OPEC said that international trade tensions are hurting demand for oil, slashing its estimates for consumption earlier in the year and predicting further challenges ahead.
The organization, due to meet in the coming weeks to set production levels for the second half, said demand increased by less than 1 million barrels per day in the first quarter after cutting its assessment by more than 20%, Bloomberg reported.
The world economy is headed for its weakest growth in a decade, buffeted by a prolonged tariff battle between the US and China.
“Throughout the first half of this year, ongoing global trade tensions have escalated,” resulting in “weaker growth in global oil demand,” the organization’s Vienna-based secretariat said in its monthly report.

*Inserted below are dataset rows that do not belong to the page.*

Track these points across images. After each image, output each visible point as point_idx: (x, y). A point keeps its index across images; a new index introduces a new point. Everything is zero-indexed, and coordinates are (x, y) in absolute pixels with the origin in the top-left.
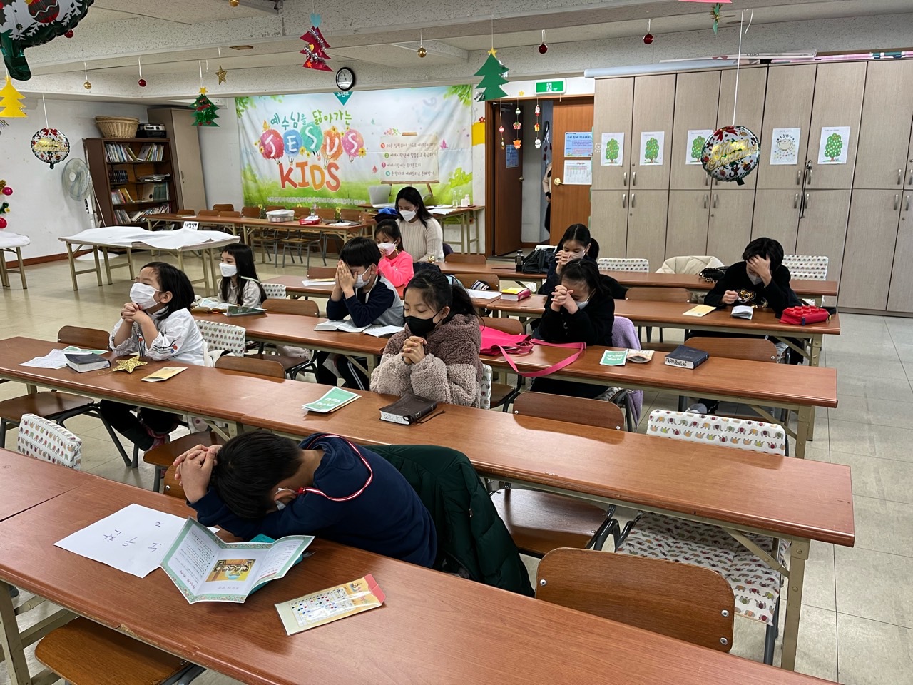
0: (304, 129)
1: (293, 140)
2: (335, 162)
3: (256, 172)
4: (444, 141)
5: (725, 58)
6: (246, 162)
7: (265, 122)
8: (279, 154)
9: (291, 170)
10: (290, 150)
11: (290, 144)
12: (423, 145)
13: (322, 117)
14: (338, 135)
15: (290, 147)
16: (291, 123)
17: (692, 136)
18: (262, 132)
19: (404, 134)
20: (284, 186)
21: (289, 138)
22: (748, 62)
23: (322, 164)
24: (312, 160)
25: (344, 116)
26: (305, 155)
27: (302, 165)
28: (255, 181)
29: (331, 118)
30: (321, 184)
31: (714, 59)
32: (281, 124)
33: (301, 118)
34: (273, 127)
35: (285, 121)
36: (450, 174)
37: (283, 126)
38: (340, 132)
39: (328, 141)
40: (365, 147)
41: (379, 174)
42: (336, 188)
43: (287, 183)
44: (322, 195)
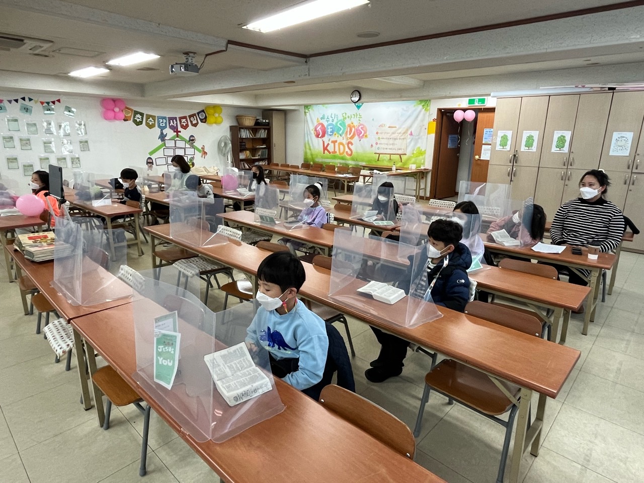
0: (337, 123)
1: (331, 128)
2: (352, 141)
3: (311, 145)
4: (411, 132)
5: (584, 87)
6: (306, 139)
7: (318, 119)
8: (323, 136)
9: (328, 144)
10: (329, 134)
11: (329, 130)
12: (400, 133)
13: (347, 116)
14: (354, 127)
15: (329, 132)
16: (331, 119)
17: (557, 135)
18: (316, 124)
19: (389, 127)
20: (324, 153)
21: (329, 127)
22: (599, 89)
23: (345, 142)
24: (340, 139)
25: (358, 116)
26: (336, 137)
27: (334, 142)
28: (310, 149)
29: (351, 117)
30: (343, 153)
31: (576, 87)
32: (326, 120)
33: (336, 117)
34: (321, 121)
35: (328, 118)
36: (413, 151)
38: (355, 125)
39: (349, 129)
40: (368, 133)
41: (375, 149)
42: (351, 155)
43: (326, 151)
44: (343, 159)
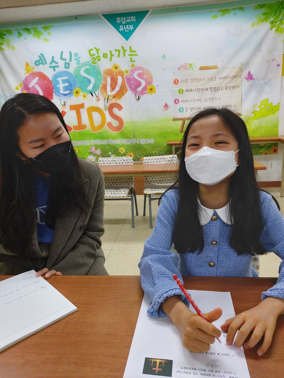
0: (78, 70)
1: (64, 81)
2: (119, 102)
10: (62, 92)
11: (61, 86)
12: (225, 78)
14: (121, 73)
15: (61, 89)
16: (61, 64)
19: (202, 68)
21: (59, 79)
23: (102, 104)
24: (89, 101)
25: (128, 52)
26: (81, 97)
27: (77, 108)
32: (48, 65)
33: (73, 57)
34: (37, 69)
35: (53, 61)
36: (254, 106)
37: (50, 67)
38: (124, 71)
39: (109, 80)
40: (154, 83)
42: (119, 128)
44: (101, 137)
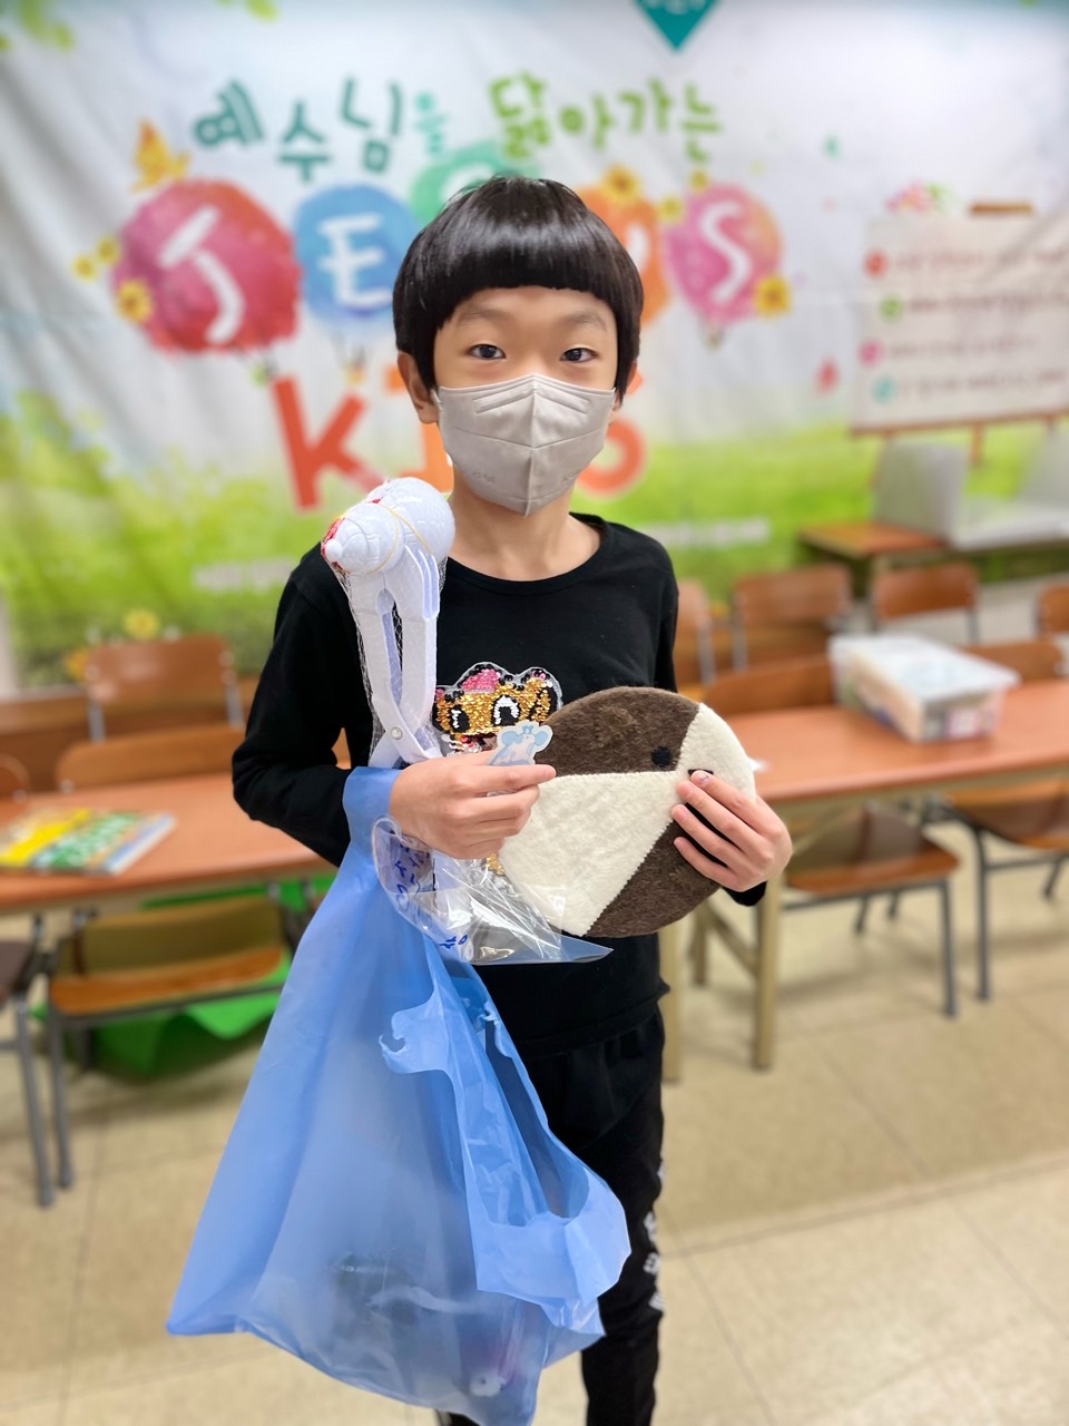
1: (359, 241)
7: (148, 136)
8: (266, 324)
9: (350, 412)
10: (346, 298)
11: (344, 265)
13: (551, 113)
14: (644, 213)
16: (346, 146)
18: (127, 194)
20: (310, 498)
25: (678, 113)
29: (605, 121)
32: (271, 147)
33: (411, 115)
34: (213, 165)
35: (298, 127)
37: (287, 159)
38: (657, 201)
40: (789, 267)
42: (617, 478)
43: (328, 482)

“The observed slowdown in the global economy in the first half will be further challenged in the second half.”
Oil prices slumped into a bear market last week, sinking below $60 per barrel in London for the first time since January, on concerns that faltering demand would lead to a crude surplus even as the Organization of Petroleum Exporting Countries and its allies keep supply in check. Prices surged 3% Thursday on suspected attacks on oil tankers in the Persian Gulf.
Although OPEC reduced demand estimates for the first quarter, it kept forecasts for 2019 as a whole mostly unchanged and projects that consumption growth will accelerate during the rest of the year. World demand will rise by 1.14 million bpd, or 1.2%, on average this year, down from an estimate of 1.21 million bpd in last month’s report.
As a result, the report signaled that if OPEC maintains production at current levels, then global markets should tighten significantly during the third quarter, by about 1.3 million bpd. Output from its 14 members fell by 236,000 bpd to 29.9 million bpd last month as the US tightened its squeeze on Iranian exports, it said.